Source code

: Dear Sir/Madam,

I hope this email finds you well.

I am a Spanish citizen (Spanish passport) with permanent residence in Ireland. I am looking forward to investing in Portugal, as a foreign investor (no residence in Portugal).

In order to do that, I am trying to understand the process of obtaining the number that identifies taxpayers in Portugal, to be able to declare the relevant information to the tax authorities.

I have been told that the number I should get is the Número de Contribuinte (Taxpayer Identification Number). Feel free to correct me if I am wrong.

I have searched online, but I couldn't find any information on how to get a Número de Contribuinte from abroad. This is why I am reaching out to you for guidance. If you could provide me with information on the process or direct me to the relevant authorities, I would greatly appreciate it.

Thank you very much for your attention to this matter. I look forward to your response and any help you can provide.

EXERCISE INSTRUCTIONS – Search the entries above for the word "forward", and copy every line where it occurs.

EXPECTED OUTPUT –
I am a Spanish citizen (Spanish passport) with permanent residence in Ireland. I am looking forward to investing in Portugal, as a foreign investor (no residence in Portugal).
Thank you very much for your attention to this matter. I look forward to your response and any help you can provide.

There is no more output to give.